A friend once said, “If the person doesn’t bring me joy, or money, then this person doesn’t deserve my time”. He identified what he could gain from the relationships built. It’s his way of saying that his time is worthy of good companionship.
Learning how to build boundaries by saying no to things that make you feel uncomfortable. You need to always prioritize your mental health before others. This is what you deserve.
Reach Out for Support
It’s never a burden to reach out to others. Your loved ones will appreciate the fact that you think of them during difficult times. I know, you may think or feel otherwise. Trust me, they want to know.
Talking about what you feel is often hard. It’s even harder when it’s your own mental health. Reaching out doesn’t mean that you’re weak. Neither are you spoiling the holiday joy of others.
Ask for a moment to share your fears, anxiety and feelings before you join any holiday celebrations. Perhaps, a middle ground can be found.
Remember, burdens shared are burdens halved.
Talk About Schizophrenia
Christmas is not about shying away from your mental health issues. Putting up a strong front is mentally taxing and may even make things worse for you.
Share your ups and downs dealing with schizophrenia. You’ll be surprised that many aren’t aware of this particular mental health problem. In addition, depression or anxiety are often mentioned but not schizophrenia. If you are comfortable with it, speak about it.

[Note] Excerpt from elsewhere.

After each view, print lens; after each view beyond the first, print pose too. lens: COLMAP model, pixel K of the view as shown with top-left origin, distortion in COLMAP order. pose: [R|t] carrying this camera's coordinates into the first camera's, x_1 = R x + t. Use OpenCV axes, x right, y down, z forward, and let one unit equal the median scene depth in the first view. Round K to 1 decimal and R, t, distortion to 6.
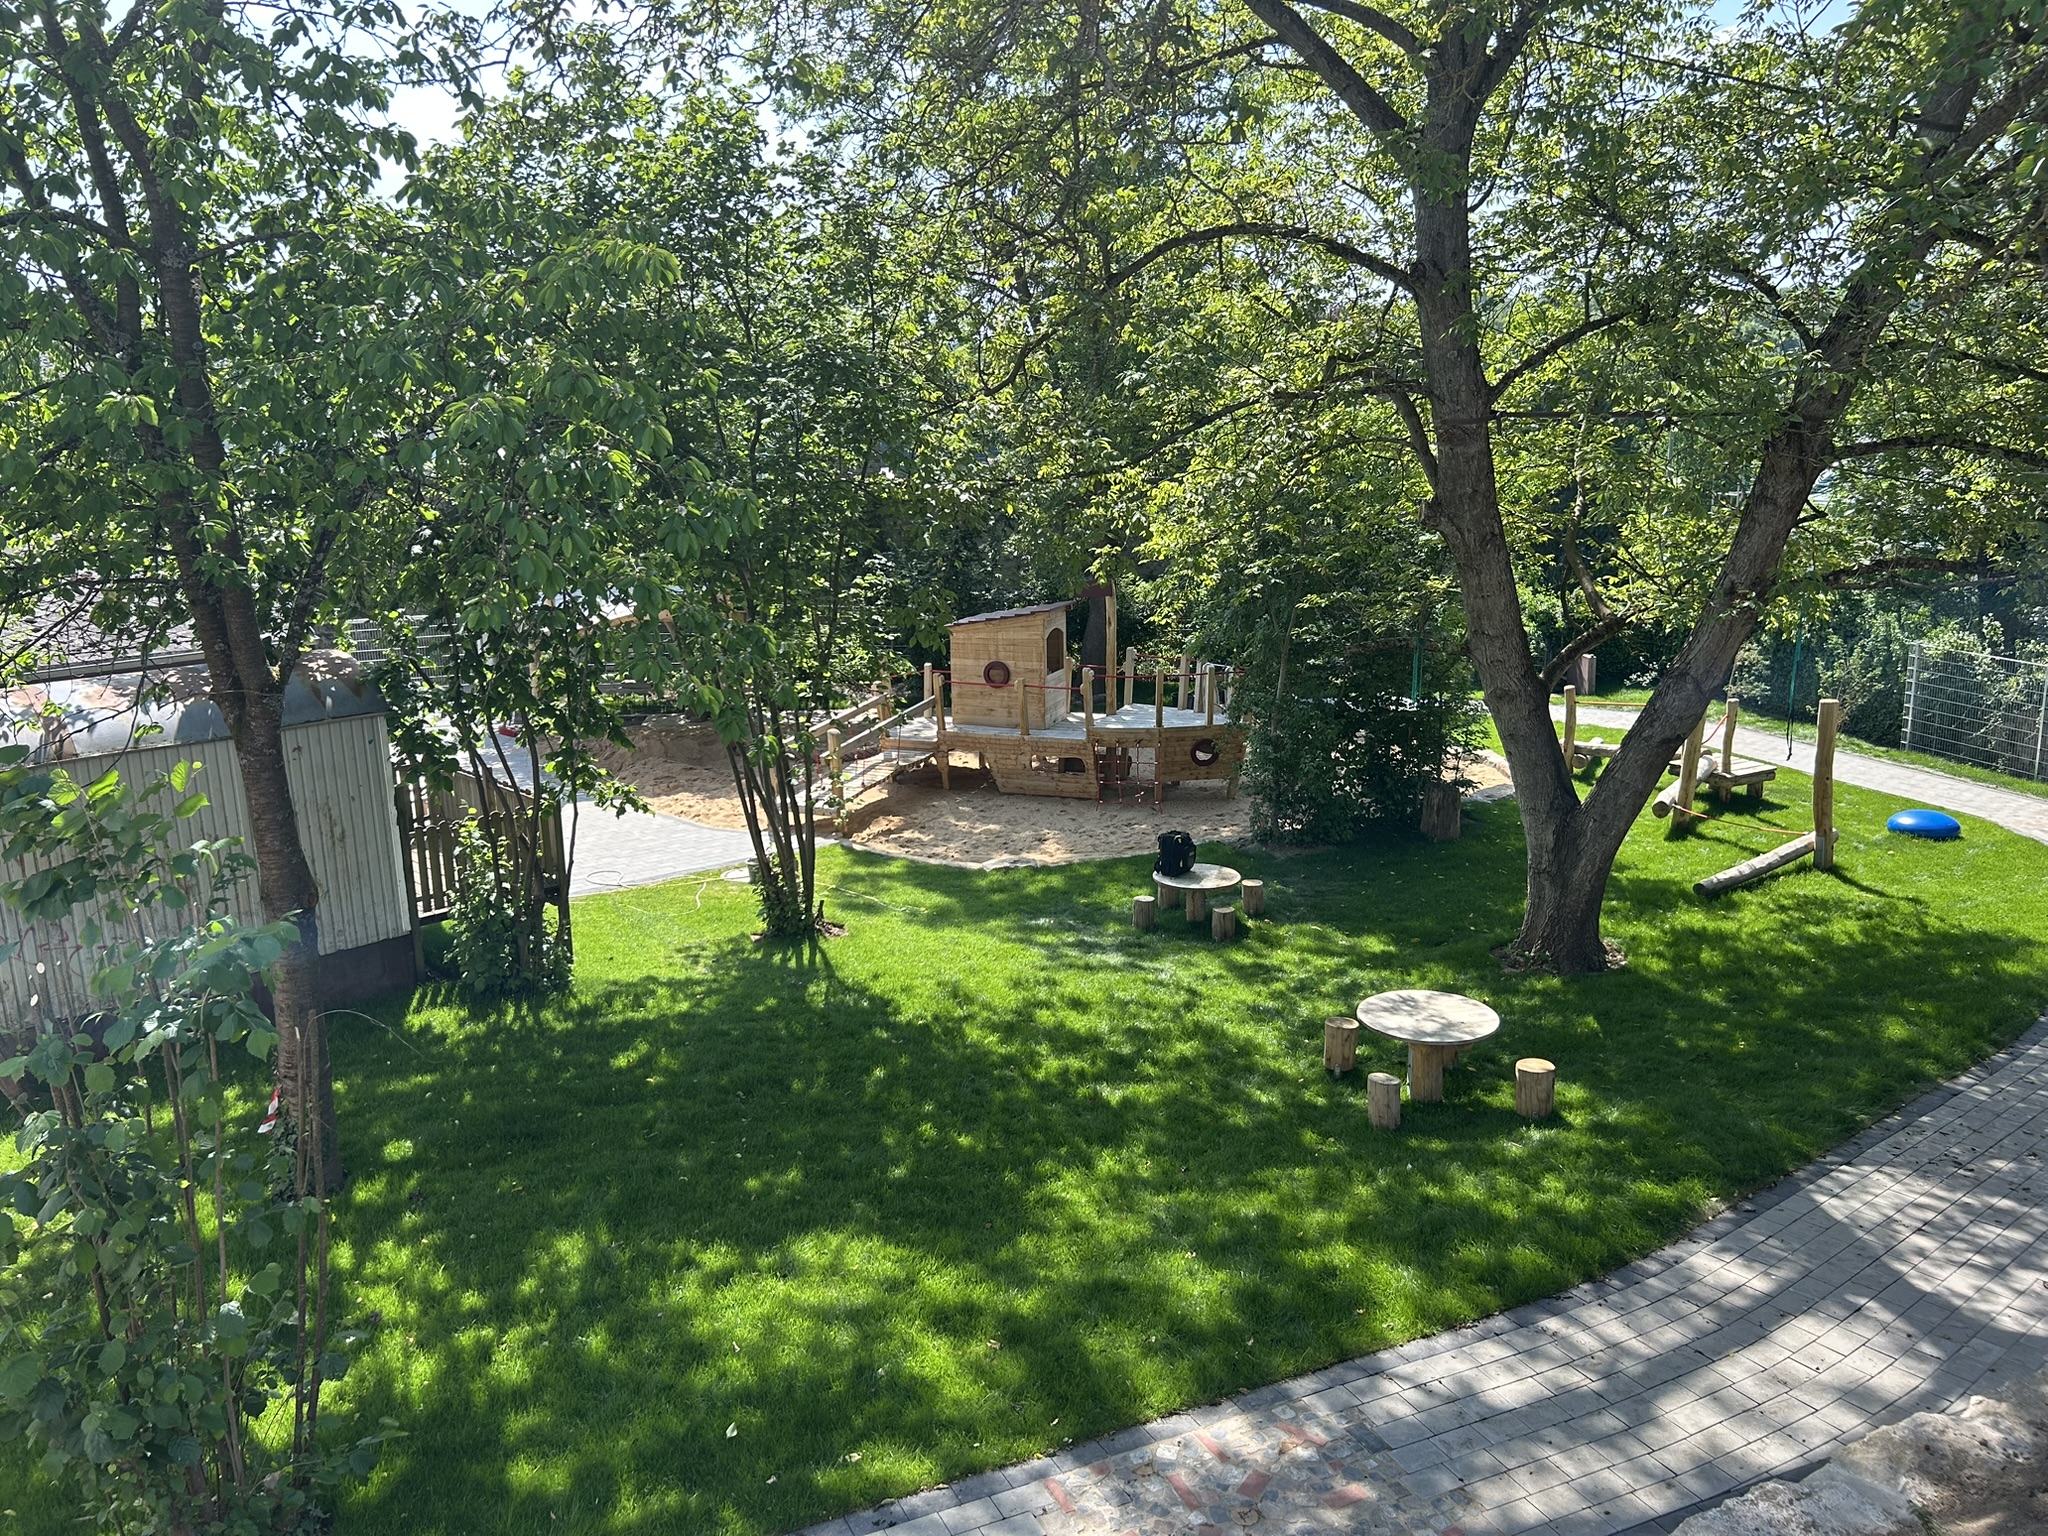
lens RADIAL K [[1510.8, 0, 1023.3], [0, 1510.8, 758.0], [0, 0, 1]] dist [0.017694, -0.031166]
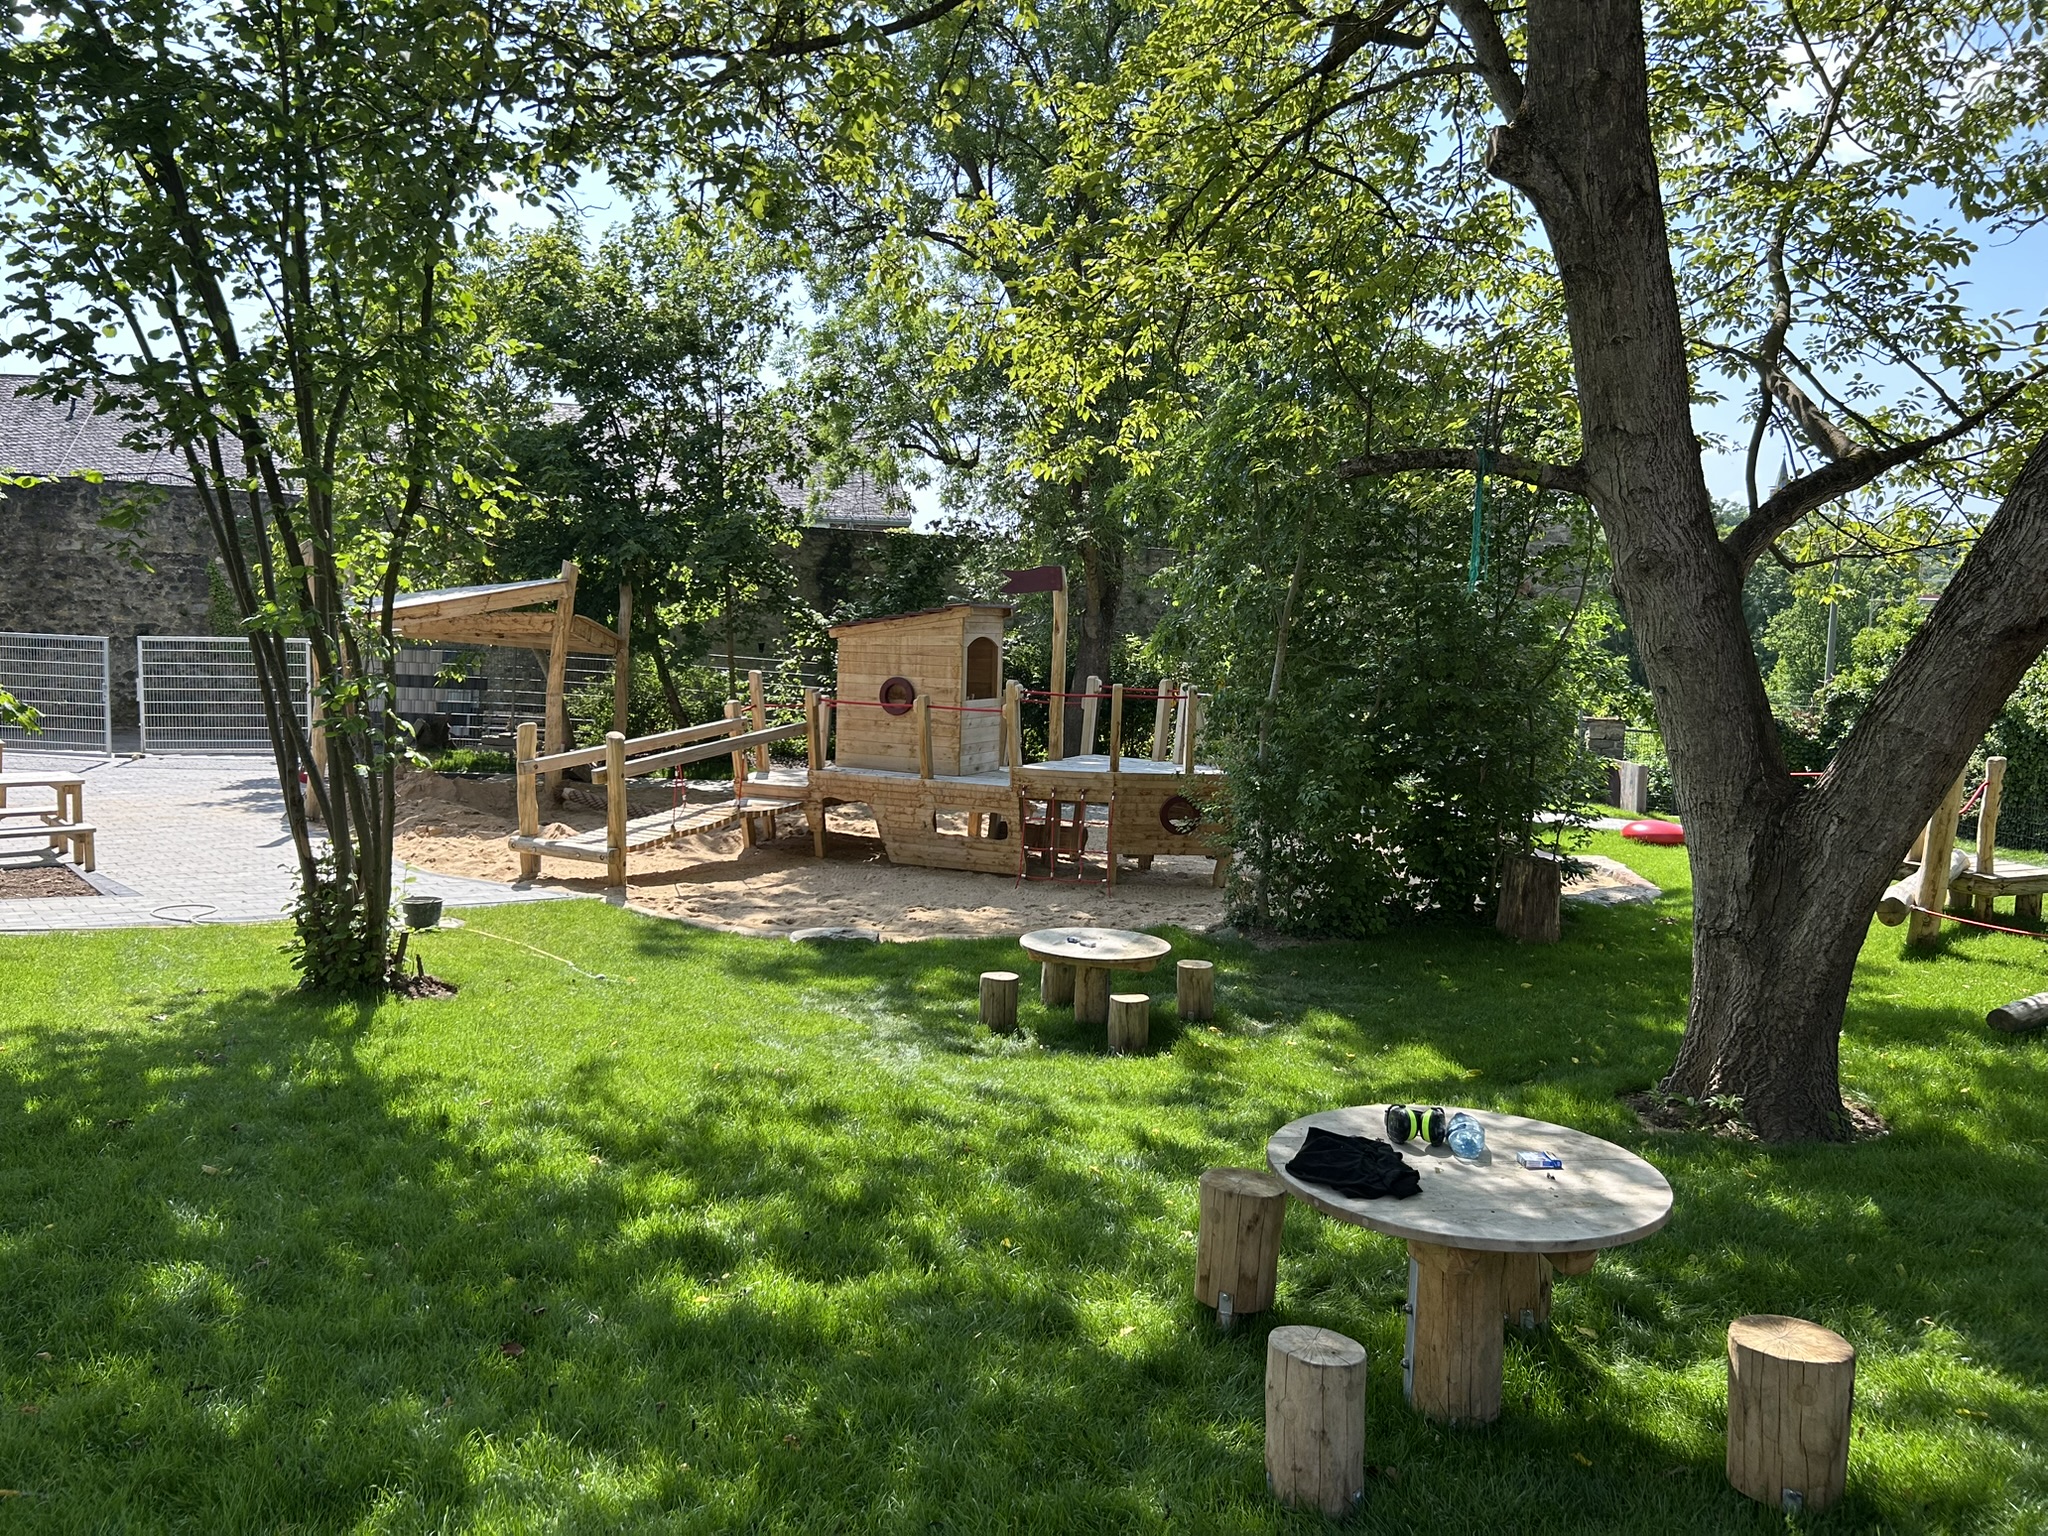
lens RADIAL K [[1510.8, 0, 1023.3], [0, 1510.8, 758.0], [0, 0, 1]] dist [0.017694, -0.031166]
pose [[0.996708, 0.050669, -0.063293, 0.103301], [-0.058472, 0.990019, -0.128228, 0.071920], [0.056164, 0.131507, 0.989723, 0.358663]]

Others can also learn ways to assist you when needed. You may encourage them to be more patient and understanding about schizophrenia. Moreover, doing so not only helps in mental health awareness but aids in strengthening the bond between one another.
Let’s Make Christmas Joyful
Christmas is all about understanding, giving, sharing and loving.
My wish for all of us Schizo Warriors is to have peaceful days ahead as we usher in the new year. Have goals that can further motivate us to go further. Keep progressing & strengthening ourselves. We can do this!